In culture, two weeks ago, a Jewish member of the audience at the Soho Theatre was sworn at by Paul Currie, an anti-Semite masquerading as a comic, because he would not stand in respect when a Palestinian flag was unveiled on stage. Much of the rest of the audience joined in the chanting against him. Another London theatre cancelled an event hosted by a UK Jewish charity raising money for Israeli students, because the staff refused to come into work.
In education, the Jewish chaplain at Leeds University is now in hiding with his family, because he has been targeted by protesters, who also daubed anti-Israel slogans on the Jewish society building. When students marched through Birmingham University with a banner reading “Zionists off our campus”, what they meant, in practice, was “No Jews here”. The vast majority of Jewish students, like the overwhelming majority of the Jewish community, believe in an independent Jewish state. That is what Zionism is. If, like His Majesty’s Government, you support a two-state solution, which calls for a safe and secure Israel alongside a Palestinian state, you are a Zionist too.

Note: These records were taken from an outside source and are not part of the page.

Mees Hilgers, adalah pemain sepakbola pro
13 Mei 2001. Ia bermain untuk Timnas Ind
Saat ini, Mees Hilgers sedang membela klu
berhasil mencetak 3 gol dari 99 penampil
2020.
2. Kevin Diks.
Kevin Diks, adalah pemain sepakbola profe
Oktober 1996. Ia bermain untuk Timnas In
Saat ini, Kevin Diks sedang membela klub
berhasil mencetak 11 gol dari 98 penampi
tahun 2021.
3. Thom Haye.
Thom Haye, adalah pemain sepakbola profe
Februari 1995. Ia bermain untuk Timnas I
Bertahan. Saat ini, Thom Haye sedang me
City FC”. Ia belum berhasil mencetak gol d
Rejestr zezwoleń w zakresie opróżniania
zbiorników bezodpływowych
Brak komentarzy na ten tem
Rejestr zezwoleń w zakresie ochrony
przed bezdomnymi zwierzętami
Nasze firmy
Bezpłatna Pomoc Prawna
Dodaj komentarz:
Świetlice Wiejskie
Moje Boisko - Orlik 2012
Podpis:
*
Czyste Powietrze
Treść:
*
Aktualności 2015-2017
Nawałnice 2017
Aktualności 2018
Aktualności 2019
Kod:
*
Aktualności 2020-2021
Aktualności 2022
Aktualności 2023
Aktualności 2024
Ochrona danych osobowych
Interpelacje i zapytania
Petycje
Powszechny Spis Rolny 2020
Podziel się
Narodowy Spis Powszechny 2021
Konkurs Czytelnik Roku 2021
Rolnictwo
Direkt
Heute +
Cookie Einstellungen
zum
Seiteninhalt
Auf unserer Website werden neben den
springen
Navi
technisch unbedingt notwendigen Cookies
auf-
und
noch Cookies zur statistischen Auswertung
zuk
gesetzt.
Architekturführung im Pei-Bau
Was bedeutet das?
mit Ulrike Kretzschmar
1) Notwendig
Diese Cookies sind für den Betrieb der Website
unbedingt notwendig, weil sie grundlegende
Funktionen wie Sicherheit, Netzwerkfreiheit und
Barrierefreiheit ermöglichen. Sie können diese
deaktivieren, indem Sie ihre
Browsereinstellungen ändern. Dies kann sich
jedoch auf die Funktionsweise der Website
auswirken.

All this is a problem for Jews, but it is a tragedy for everyone else. A society that permits anti-Semitism is a society suffering from a terminal illness. That is an iron rule of history: anti-Semitism destroys any society that harbours it.
I just want to read the noble Lord a quotation from the Israeli National Security Minister, Itamar Ben-Gvir. He says that to encourage the exodus of Gaza’s inhabitants and the influx of Israeli settlers to the Gaza Strip would be a “correct, just, moral … solution”. When it comes to people speaking in language that is exclusionary and discriminatory against the other side, I am afraid that some of it comes very strongly from extreme right-wing Jewish settlers.
I loathe Itamar Ben-Gvir and his rhetoric and want to see that sort of rhetoric out of Israel and out of everywhere. But let us be real: when people opposed apartheid, they were opposing a policy of the South African Government. What BDS wants is not to change the policy of Israel, but to change the existence of Israel by destroying it.
The Bill singles out Israel because Israel is always singled out. It is quite right, therefore, that, if a future Minister wants to change that policy to allow people to boycott Israel and give succour to the world’s oldest hatred, he or she should have to account for their actions at the Dispatch Box.
I have no doubt that improvements can be made to the Bill. I look forward to working with many others in doing so, especially on the international law point, but, for the reasons that I have given, I give the Bill my full support.